===== Excerpted data =====

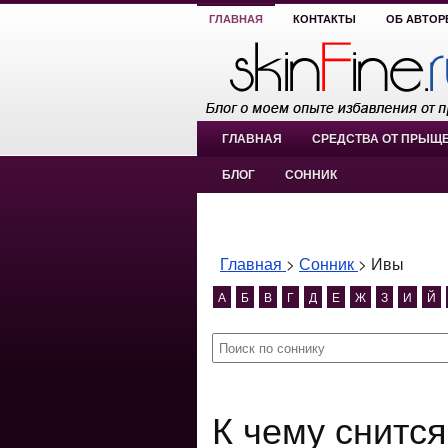
ГЛАВНАЯ
КОНТАКТЫ
ОБ АВТОР
ГЛАВНАЯ
СРЕДСТВА ОТ ПРЫЩ
БЛОГ
СОННИК
Главная
>
Сонник
>
Ивы
А
Б
В
Г
Д
Е
Ж
З
И
Й
К чему снит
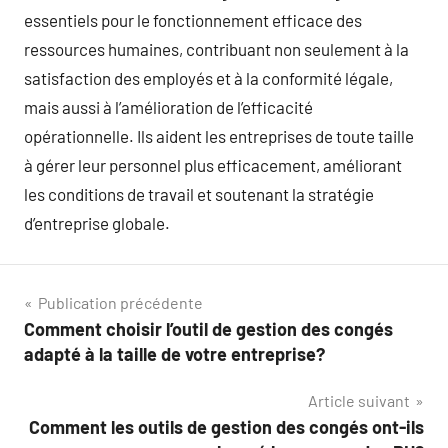
essentiels pour le fonctionnement efficace des
ressources humaines, contribuant non seulement à la
satisfaction des employés et à la conformité légale,
mais aussi à l’amélioration de l’efficacité
opérationnelle. Ils aident les entreprises de toute taille
à gérer leur personnel plus efficacement, améliorant
les conditions de travail et soutenant la stratégie
d’entreprise globale.
Navigation
Publication précédente
Comment choisir l’outil de gestion des congés
de
adapté à la taille de votre entreprise?
l’article
Article suivant
Comment les outils de gestion des congés ont-ils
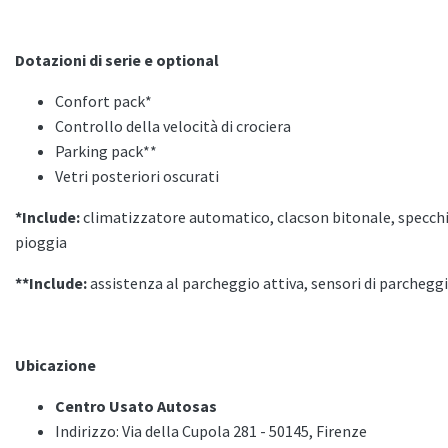
Dotazioni di serie e optional
Confort pack*
Controllo della velocità di crociera
Parking pack**
Vetri posteriori oscurati
*Include:
climatizzatore automatico, clacson bitonale, specchi
pioggia
**Include:
assistenza al parcheggio attiva, sensori di parchegg
Ubicazione
Centro Usato Autosas
Indirizzo: Via della Cupola 281 - 50145, Firenze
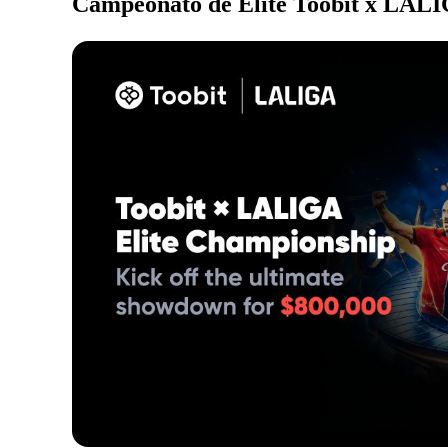
Campeonato de Elite Toobit x LAL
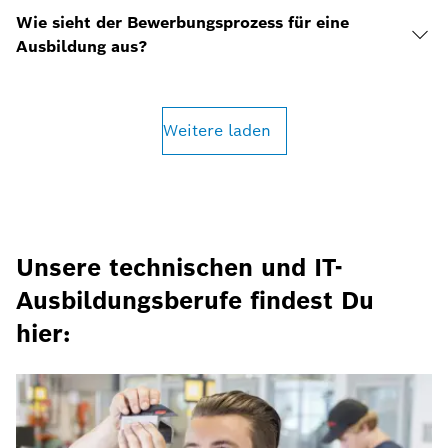
Wie sieht der Bewerbungsprozess für eine
Ausbildung aus?
Weitere laden
Unsere technischen und IT-
Ausbildungsberufe findest Du
hier:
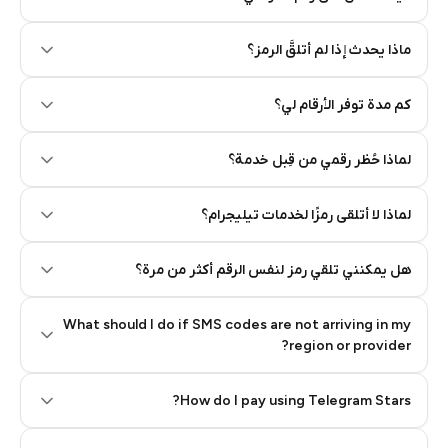
Step 2: Buy Stars in Telegram
ماذا يحدث إذا لم أتلقَّ الرمز؟
كم مدة توفر الأرقام لي؟
لماذا حُظر رقمي من قِبل خدمة؟
لماذا لا أتلقى رمزًا لخدمات تيليجرام؟
هل يمكنني تلقي رمز لنفس الرقم أكثر من مرة؟
What should I do if SMS codes are not arriving in my
region or provider?
How do I pay using Telegram Stars?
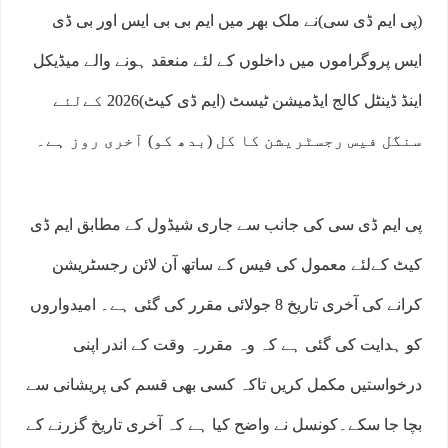
(پی ایم ڈی سی)نے ملک بھر میں ایم بی بی ایس اور بی ڈی
ایس پروگراموں میں داخلوں کے لئے منعقد ہونے والے میڈیکل
اینڈ ڈینٹل کالج ایڈمیشن ٹیسٹ (ایم ڈی کیٹ)2026 کےلئے
سنگل فیس رجسٹریشن کا کل (بدھ کو) آخری روز ہے۔
پی ایم ڈی سی کی جانب سے جاری شیڈول کے مطابق ایم ڈی
کیٹ کےلئے معمول کی فیس کے ساتھ آن لائن رجسٹریشن
کرانے کی آخری تاریخ 8 جولائی مقرر کی گئی ہے۔ امیدواروں
کو ہدایت کی گئی ہے کہ وہ مقررہ وقت کے اندر اپنی
درخواستیں مکمل کریں تاکہ کسی بھی قسم کی پریشانی سے
بچا جا سکے۔کونسل نے واضح کیا ہے کہ آخری تاریخ گزرنے کے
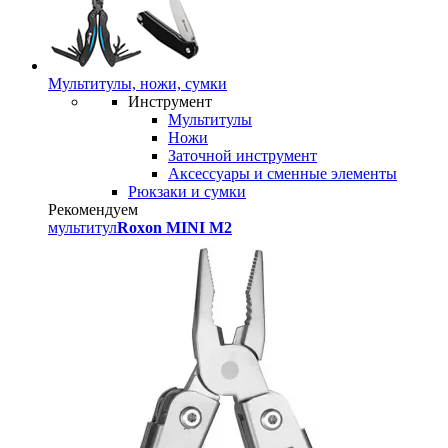
Мультитулы, ножи, сумки
Инструмент
Мультитулы
Ножи
Заточной инструмент
Аксессуары и сменные элементы
Рюкзаки и сумки
Рекомендуем
мультитул
Roxon MINI M2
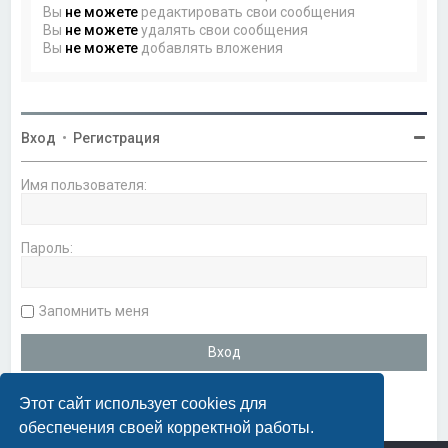
Вы
не можете
редактировать свои сообщения
Вы
не можете
удалять свои сообщения
Вы
не можете
добавлять вложения
Вход
•
Регистрация
Имя пользователя:
Пароль:
Запомнить меня
Этот сайт использует cookies для
обеспечения своей корректной работы.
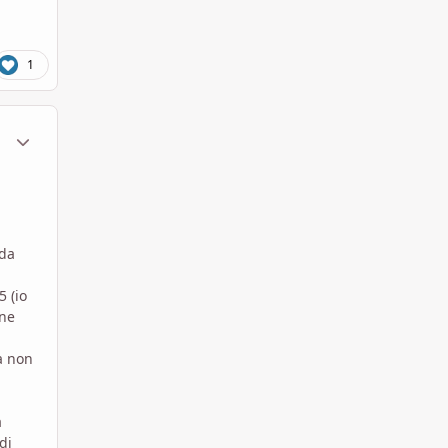
1
ment_1791510
Statistiche Autore
eda
5 (io
one
a non
a
di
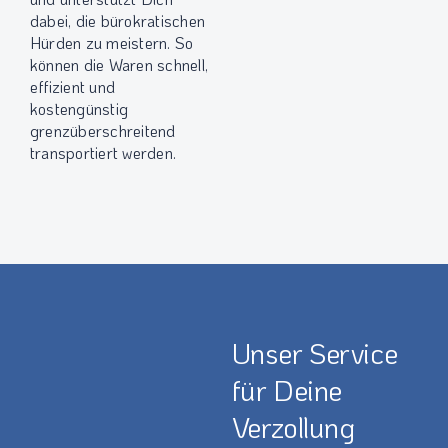
dabei, die bürokratischen
Hürden zu meistern. So
können die Waren schnell,
effizient und
kostengünstig
grenzüberschreitend
transportiert werden.
Unser Service
für
Deine
Verzollung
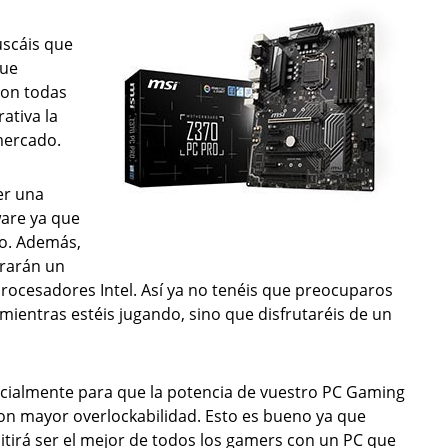
uscáis que
que
con todas
ativa la
mercado.
er una
ware ya que
do. Además,
urarán un
procesadores Intel. Así ya no tenéis que preocuparos
 mientras estéis jugando, sino que disfrutaréis de un
ecialmente para que la potencia de vuestro PC Gaming
on mayor overlockabilidad. Esto es bueno ya que
tirá ser el mejor de todos los gamers con un PC que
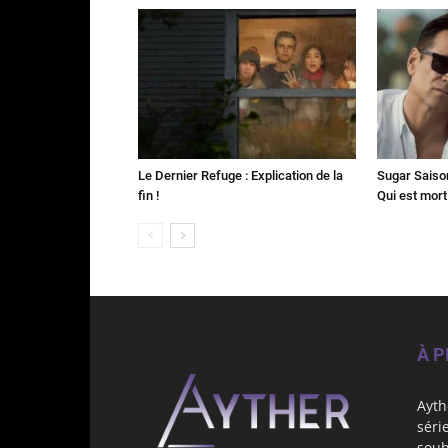
Le Dernier Refuge : Explication de la
Sugar Saison 
fin !
Qui est mort
À 
Ayth
séri
souh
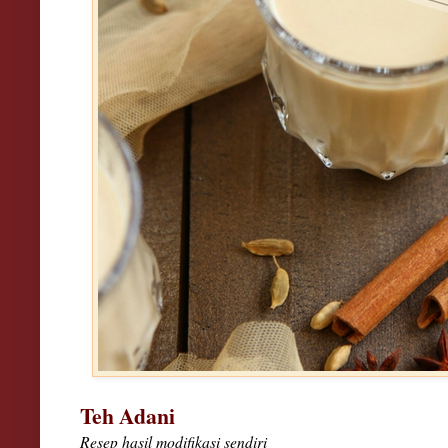
Teh Adani
Resep hasil modifikasi sendiri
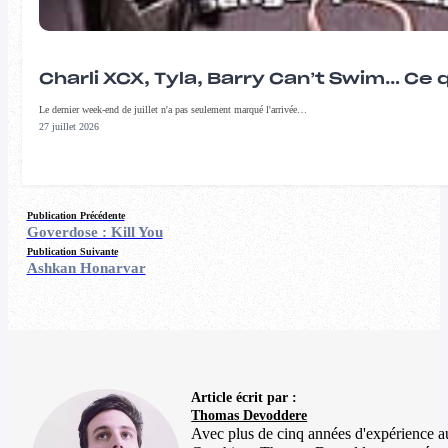
Charli XCX, Tyla, Barry Can’t Swim… Ce 
Le dernier week-end de juillet n'a pas seulement marqué l'arrivée…
27 juillet 2026
Publication Précédente
Goverdose : Kill You
Publication Suivante
Ashkan Honarvar
Article écrit par :
Thomas Devoddere
Avec plus de cinq années d'expérience au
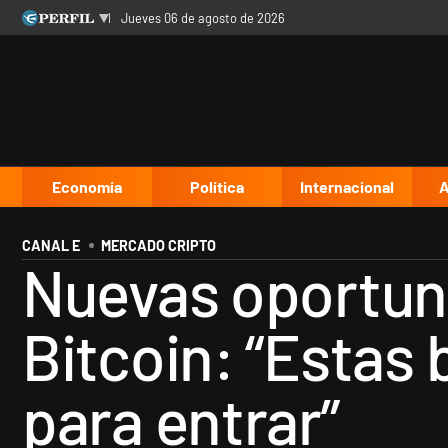
jueves 06 de agosto de 2026
Últimas noticias
Inicio
Ahora
Opinión
Cultura
Arte
Educación
Videos
Córdoba
Reperfilar
Diario del Juicio
Economía
Política
Internacional
A
CANAL E
MERCADO CRIPTO
Nuevas oportun
Bitcoin: “Esta
para entrar”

=====

Copy out the text of all the records above line for line, leaving out the pictures.

▶ _Result of the task_:
ГЛАВНАЯ
КОНТАКТЫ
ОБ АВТОР
ГЛАВНАЯ
СРЕДСТВА ОТ ПРЫЩ
БЛОГ
СОННИК
Главная
>
Сонник
>
Ивы
А
Б
В
Г
Д
Е
Ж
З
И
Й
К чему снит
essentiels pour le fonctionnement efficace des
ressources humaines, contribuant non seulement à la
satisfaction des employés et à la conformité légale,
mais aussi à l’amélioration de l’efficacité
opérationnelle. Ils aident les entreprises de toute taille
à gérer leur personnel plus efficacement, améliorant
les conditions de travail et soutenant la stratégie
d’entreprise globale.
Navigation
Publication précédente
Comment choisir l’outil de gestion des congés
de
adapté à la taille de votre entreprise?
l’article
Article suivant
Comment les outils de gestion des congés ont-ils
Dotazioni di serie e optional
Confort pack*
Controllo della velocità di crociera
Parking pack**
Vetri posteriori oscurati
*Include:
climatizzatore automatico, clacson bitonale, specchi
pioggia
**Include:
assistenza al parcheggio attiva, sensori di parchegg
Ubicazione
Centro Usato Autosas
Indirizzo: Via della Cupola 281 - 50145, Firenze
Campeonato de Elite Toobit x LAL
Wie sieht der Bewerbungsprozess für eine
Ausbildung aus?
Weitere laden
Unsere technischen und IT-
Ausbildungsberufe findest Du
hier:
Step 2: Buy Stars in Telegram
ماذا يحدث إذا لم أتلقَّ الرمز؟
كم مدة توفر الأرقام لي؟
لماذا حُظر رقمي من قِبل خدمة؟
لماذا لا أتلقى رمزًا لخدمات تيليجرام؟
هل يمكنني تلقي رمز لنفس الرقم أكثر من مرة؟
What should I do if SMS codes are not arriving in my
region or provider?
How do I pay using Telegram Stars?
(پی ایم ڈی سی)نے ملک بھر میں ایم بی بی ایس اور بی ڈی
ایس پروگراموں میں داخلوں کے لئے منعقد ہونے والے میڈیکل
اینڈ ڈینٹل کالج ایڈمیشن ٹیسٹ (ایم ڈی کیٹ)2026 کےلئے
سنگل فیس رجسٹریشن کا کل (بدھ کو) آخری روز ہے۔
پی ایم ڈی سی کی جانب سے جاری شیڈول کے مطابق ایم ڈی
کیٹ کےلئے معمول کی فیس کے ساتھ آن لائن رجسٹریشن
کرانے کی آخری تاریخ 8 جولائی مقرر کی گئی ہے۔ امیدواروں
کو ہدایت کی گئی ہے کہ وہ مقررہ وقت کے اندر اپنی
درخواستیں مکمل کریں تاکہ کسی بھی قسم کی پریشانی سے
بچا جا سکے۔کونسل نے واضح کیا ہے کہ آخری تاریخ گزرنے کے
Мультитулы, ножи, сумки
Инструмент
Мультитулы
Ножи
Заточной инструмент
Аксессуары и сменные элементы
Рюкзаки и сумки
Рекомендуем
мультитул
Roxon MINI M2
Вы
не можете
редактировать свои сообщения
Вы
не можете
удалять свои сообщения
Вы
не можете
добавлять вложения
Вход
•
Регистрация
Имя пользователя:
Пароль:
Запомнить меня
Этот сайт использует cookies для
обеспечения своей корректной работы.
1
ment_1791510
Statistiche Autore
eda
5 (io
one
a non
a
di
dabei, die bürokratischen
Hürden zu meistern. So
können die Waren schnell,
effizient und
kostengünstig
grenzüberschreitend
transportiert werden.
Unser Service
für
Deine
Verzollung
uscáis que
que
con todas
ativa la
mercado.
er una
ware ya que
do. Además,
urarán un
procesadores Intel. Así ya no tenéis que preocuparos
 mientras estéis jugando, sino que disfrutaréis de un
ecialmente para que la potencia de vuestro PC Gaming
on mayor overlockabilidad. Esto es bueno ya que
tirá ser el mejor de todos los gamers con un PC que
Le Dernier Refuge : Explication de la
Sugar Saison 
fin !
Qui est mort
À 
Ayth
séri
souh
Teh Adani
Resep hasil modifikasi sendiri
Charli XCX, Tyla, Barry Can’t Swim… Ce 
Le dernier week-end de juillet n'a pas seulement marqué l'arrivée…
27 juillet 2026
Publication Précédente
Goverdose : Kill You
Publication Suivante
Ashkan Honarvar
Article écrit par :
Thomas Devoddere
Avec plus de cinq années d'expérience au
jueves 06 de agosto de 2026
Últimas noticias
Inicio
Ahora
Opinión
Cultura
Arte
Educación
Videos
Córdoba
Reperfilar
Diario del Juicio
Economía
Política
Internacional
A
CANAL E
MERCADO CRIPTO
Nuevas oportun
Bitcoin: “Esta
para entrar”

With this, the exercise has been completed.